Many of them have been committed to the High Court. After committal, how long will someone remain on remand? Some have stayed on remand for five years or seven years. Can they be revisited? Judgment letters total 519. I would reduce the upper prison by 500 prisoners if they weren't there."
He said that sometimes, people who fail to pay loans are taken to prison which is costly for the prison.
“You take him to prison, he is not working. How do you expect him to pay? The money I am given to keep him for six months cannot take care of him for only three weeks,” Mr Akena said.
He revealed that out of the 77,089 prisoners, 39,784 are convicted while 36,786 are on remand.
While giving a keynote address, the Deputy Chief Justice, Justice Richard Buteera said a lot has to be done in the field of human rights protection, and promotion.
Justice Batema revealed that many people are still in prison without a case to answer simply because they failed to bribe their way out.
“It is not well researched but it is said that when you look at some files you wonder why some prisoners are released yet. There is no evidence against him or it is a simple case. When you try to find out why, the relatives tell you the police asked for a certain amount of money that they are unable to pay. They further note that he/she has been on remand waiting for a judge, and the judges are scarce. It was just recently that the high court was expended to take the services nearer to the people, “he explained.

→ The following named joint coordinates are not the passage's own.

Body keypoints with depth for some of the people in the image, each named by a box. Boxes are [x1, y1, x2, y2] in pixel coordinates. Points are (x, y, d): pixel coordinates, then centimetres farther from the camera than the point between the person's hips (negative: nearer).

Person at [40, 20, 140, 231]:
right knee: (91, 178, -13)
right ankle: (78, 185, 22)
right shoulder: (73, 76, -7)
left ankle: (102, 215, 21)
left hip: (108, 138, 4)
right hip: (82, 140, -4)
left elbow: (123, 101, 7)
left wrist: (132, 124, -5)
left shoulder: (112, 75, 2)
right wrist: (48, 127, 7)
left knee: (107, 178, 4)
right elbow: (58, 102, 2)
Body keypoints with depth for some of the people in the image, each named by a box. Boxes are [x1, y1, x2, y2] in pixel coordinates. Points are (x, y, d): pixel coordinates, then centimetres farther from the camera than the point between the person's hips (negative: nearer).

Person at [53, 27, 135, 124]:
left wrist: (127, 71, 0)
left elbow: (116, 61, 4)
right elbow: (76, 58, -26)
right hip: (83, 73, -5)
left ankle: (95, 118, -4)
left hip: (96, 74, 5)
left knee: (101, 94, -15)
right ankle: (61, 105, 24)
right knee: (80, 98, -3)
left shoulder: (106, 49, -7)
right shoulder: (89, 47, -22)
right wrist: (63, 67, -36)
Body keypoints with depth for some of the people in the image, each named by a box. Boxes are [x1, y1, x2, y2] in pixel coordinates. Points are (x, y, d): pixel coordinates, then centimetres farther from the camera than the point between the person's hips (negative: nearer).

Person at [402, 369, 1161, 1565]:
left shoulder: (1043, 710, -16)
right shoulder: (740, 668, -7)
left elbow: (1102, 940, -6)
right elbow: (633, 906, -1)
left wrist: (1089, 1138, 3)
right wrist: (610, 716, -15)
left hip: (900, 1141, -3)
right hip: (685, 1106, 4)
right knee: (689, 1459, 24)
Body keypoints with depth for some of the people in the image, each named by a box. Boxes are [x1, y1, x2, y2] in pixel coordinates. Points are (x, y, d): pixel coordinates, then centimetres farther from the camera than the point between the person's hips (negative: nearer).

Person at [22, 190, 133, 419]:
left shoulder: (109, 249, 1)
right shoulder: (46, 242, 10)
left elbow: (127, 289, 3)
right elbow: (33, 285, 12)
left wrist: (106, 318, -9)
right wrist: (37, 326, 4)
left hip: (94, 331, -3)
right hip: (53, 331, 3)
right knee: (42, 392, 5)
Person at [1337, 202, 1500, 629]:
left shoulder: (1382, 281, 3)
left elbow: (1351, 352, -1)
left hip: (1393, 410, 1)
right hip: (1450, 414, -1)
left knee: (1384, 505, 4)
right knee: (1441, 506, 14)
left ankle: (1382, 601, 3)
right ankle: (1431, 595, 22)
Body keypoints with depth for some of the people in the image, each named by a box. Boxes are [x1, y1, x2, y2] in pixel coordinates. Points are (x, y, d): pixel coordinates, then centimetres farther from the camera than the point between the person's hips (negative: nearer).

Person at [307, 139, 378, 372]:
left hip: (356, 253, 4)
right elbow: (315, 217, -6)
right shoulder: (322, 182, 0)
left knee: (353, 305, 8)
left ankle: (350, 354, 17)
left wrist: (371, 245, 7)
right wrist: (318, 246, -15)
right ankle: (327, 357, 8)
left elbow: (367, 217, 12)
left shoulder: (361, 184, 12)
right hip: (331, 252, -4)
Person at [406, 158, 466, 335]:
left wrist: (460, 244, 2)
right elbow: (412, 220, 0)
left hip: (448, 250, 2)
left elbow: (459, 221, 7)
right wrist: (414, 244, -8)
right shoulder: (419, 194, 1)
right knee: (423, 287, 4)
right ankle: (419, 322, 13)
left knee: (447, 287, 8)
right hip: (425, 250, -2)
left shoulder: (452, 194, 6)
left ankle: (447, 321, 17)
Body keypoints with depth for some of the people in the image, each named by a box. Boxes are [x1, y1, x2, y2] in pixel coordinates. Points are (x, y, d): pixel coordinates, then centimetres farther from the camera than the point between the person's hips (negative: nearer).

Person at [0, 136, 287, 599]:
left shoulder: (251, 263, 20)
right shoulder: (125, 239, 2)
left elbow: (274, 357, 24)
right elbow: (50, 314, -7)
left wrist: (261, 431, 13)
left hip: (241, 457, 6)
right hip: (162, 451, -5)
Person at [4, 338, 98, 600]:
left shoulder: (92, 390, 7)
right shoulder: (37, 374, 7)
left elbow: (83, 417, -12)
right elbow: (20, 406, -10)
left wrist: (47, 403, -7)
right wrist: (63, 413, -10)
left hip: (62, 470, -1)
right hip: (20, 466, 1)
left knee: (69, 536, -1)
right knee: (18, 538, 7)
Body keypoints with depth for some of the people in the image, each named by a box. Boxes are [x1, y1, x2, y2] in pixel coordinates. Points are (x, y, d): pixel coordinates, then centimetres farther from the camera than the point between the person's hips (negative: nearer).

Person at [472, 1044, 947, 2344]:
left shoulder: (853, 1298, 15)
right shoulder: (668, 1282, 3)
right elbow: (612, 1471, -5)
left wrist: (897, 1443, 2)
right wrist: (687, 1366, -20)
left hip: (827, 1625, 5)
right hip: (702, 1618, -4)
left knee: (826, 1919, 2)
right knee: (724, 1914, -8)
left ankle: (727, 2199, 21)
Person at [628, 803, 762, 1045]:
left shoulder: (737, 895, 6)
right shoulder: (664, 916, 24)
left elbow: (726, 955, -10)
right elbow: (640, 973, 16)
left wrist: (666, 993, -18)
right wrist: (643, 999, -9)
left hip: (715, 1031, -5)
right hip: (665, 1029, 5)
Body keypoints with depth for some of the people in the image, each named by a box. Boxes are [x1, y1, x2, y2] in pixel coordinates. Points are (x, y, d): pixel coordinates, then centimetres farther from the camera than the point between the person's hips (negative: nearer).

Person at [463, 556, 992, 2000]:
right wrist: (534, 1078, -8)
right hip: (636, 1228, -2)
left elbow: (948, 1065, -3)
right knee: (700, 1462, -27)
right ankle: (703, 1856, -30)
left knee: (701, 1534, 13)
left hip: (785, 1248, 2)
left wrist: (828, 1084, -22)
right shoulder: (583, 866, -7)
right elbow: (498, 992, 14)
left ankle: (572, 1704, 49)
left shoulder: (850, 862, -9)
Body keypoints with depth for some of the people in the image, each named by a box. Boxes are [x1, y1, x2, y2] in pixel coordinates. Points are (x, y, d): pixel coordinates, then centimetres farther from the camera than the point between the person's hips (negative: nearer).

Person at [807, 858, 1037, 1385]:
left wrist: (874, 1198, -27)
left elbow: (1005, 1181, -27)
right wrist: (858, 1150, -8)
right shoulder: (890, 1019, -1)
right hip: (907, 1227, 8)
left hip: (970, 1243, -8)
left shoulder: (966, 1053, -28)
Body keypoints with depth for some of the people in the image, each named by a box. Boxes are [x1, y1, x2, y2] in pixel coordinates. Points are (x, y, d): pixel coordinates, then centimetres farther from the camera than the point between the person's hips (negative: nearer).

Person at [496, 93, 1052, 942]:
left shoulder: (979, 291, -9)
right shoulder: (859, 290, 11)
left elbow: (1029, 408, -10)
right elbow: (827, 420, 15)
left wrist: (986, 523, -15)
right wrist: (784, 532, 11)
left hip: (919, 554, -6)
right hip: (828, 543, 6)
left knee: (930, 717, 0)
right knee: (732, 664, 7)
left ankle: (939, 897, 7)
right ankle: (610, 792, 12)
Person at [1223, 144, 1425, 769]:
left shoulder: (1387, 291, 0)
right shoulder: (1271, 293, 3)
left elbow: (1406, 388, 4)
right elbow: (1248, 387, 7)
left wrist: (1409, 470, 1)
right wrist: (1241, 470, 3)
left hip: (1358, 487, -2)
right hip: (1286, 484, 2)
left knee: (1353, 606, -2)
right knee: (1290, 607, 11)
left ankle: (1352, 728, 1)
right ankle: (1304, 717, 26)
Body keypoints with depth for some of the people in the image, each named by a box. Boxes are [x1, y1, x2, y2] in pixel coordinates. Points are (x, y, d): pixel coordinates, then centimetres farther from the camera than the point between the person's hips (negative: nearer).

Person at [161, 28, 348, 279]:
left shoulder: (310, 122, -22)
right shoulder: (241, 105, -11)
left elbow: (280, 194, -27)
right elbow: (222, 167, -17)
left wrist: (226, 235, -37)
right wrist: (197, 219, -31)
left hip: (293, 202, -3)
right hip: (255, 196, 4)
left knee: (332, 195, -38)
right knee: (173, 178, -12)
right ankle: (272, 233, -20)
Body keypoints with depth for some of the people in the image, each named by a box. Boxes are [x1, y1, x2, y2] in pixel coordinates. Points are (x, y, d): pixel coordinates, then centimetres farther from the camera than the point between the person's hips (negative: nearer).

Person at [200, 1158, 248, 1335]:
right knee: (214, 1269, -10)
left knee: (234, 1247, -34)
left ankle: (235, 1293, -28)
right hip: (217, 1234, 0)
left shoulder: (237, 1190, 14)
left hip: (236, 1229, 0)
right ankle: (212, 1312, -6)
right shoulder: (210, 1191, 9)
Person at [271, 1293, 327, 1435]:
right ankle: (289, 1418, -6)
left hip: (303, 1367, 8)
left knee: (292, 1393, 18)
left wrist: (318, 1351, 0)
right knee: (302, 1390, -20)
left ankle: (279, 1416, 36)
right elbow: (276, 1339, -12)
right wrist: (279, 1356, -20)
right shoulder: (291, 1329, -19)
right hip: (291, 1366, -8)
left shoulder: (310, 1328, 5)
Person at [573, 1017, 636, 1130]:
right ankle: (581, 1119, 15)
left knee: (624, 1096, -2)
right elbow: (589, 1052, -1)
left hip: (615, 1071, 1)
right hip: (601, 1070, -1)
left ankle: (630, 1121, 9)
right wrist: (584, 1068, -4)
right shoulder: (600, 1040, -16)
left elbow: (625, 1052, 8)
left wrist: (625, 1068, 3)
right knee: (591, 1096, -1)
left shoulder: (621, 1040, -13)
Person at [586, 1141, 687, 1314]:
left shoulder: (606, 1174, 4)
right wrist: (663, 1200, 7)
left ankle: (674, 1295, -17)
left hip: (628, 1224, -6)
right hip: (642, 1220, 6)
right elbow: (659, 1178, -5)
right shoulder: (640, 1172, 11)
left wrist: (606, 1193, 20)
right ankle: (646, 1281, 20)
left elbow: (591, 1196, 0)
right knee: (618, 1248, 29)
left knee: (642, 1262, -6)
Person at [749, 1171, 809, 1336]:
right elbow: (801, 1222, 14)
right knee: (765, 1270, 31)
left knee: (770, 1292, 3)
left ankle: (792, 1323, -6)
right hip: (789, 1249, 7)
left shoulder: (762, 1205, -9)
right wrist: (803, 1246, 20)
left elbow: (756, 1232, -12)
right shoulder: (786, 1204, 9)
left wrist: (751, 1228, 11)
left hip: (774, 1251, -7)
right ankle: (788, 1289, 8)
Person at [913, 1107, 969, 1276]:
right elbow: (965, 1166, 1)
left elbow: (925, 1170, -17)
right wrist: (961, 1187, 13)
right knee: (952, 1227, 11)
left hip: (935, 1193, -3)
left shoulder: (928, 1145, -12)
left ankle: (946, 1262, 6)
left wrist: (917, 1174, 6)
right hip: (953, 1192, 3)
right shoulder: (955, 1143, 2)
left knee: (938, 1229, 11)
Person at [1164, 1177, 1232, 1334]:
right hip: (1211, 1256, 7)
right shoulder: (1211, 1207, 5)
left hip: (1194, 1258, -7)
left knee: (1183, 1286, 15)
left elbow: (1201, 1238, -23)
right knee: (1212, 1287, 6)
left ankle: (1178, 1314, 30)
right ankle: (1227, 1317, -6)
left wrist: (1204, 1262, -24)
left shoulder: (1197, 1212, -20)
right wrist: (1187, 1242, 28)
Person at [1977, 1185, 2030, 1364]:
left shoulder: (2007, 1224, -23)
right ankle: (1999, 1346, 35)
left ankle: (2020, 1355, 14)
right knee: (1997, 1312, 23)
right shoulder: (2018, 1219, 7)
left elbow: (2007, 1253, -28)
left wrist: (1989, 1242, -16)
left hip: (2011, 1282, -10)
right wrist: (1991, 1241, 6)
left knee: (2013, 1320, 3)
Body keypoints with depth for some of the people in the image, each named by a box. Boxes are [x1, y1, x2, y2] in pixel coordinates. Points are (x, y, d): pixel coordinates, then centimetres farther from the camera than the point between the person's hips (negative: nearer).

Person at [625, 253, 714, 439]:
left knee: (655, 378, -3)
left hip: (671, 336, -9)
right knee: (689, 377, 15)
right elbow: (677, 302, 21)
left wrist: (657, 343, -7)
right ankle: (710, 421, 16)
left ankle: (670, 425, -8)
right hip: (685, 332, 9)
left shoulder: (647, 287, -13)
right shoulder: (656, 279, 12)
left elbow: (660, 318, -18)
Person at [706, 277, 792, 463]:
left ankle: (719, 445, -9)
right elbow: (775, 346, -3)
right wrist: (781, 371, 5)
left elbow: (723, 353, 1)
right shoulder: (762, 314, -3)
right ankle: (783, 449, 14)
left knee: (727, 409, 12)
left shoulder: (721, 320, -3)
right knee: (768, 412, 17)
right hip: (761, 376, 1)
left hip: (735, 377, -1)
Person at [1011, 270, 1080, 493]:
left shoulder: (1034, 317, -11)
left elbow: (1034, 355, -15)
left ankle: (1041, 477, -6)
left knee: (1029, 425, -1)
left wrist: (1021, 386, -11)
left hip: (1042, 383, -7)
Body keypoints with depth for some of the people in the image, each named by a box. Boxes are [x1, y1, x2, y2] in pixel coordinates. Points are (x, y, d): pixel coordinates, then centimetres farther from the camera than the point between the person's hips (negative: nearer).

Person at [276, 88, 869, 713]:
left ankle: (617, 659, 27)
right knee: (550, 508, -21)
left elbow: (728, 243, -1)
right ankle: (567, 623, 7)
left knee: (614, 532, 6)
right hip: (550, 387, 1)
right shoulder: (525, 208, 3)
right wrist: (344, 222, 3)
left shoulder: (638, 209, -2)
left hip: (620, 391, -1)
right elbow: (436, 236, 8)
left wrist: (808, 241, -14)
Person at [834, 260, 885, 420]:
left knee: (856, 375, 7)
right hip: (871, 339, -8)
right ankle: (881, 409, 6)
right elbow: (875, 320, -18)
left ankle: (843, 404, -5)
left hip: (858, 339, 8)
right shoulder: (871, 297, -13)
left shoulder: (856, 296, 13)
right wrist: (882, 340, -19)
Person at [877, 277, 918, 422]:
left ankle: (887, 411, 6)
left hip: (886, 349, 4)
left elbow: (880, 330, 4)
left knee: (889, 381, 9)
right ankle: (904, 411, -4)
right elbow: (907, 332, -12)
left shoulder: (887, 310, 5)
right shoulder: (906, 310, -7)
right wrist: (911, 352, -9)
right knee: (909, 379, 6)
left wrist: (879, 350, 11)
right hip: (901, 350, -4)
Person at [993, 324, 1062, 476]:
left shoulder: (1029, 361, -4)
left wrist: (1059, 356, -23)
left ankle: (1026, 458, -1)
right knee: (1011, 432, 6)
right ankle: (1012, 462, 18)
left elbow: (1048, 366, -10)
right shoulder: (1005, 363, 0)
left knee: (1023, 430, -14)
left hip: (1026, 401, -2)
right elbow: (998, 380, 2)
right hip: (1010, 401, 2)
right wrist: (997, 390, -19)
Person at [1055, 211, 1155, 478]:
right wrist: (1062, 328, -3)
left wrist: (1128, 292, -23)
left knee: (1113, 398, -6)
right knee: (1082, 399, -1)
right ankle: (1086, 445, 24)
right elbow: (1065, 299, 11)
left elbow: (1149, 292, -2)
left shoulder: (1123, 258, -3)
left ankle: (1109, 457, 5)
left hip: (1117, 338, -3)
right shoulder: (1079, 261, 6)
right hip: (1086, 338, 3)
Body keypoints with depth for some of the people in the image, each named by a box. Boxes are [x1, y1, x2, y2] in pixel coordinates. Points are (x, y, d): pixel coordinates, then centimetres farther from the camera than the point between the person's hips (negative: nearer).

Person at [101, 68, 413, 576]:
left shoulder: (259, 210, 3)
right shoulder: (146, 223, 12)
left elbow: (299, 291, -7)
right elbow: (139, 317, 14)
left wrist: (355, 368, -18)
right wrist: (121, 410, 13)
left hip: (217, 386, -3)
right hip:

Justice Batera also attributed congestion in prisons to an increase in reported cases by the community and bail not being a constitutional right.
“We find ourselves overwhelmed by the suspects. We remand them because bail is not a constitutional right. What is guaranteed is the right to apply for bail. When you apply for bail, it is not automatic that you will get it. It is in the discretion of the judicial people,” Justice Batema said.
He stressed the need for sensitizing the judicial officers and giving them skills of legal interpretation so that they exercise their discretion judiciously to grant bail. He encouraged them to visit prisons and talk to the prisoners to appreciate the problem of congestion.
“He noted that for capital offences, the constitutional provision is that after six months, the suspect should be considered for mandatory bail, and within those six months, the court is required to consider releasing the suspect, on bail on terms that it may set in its discretion.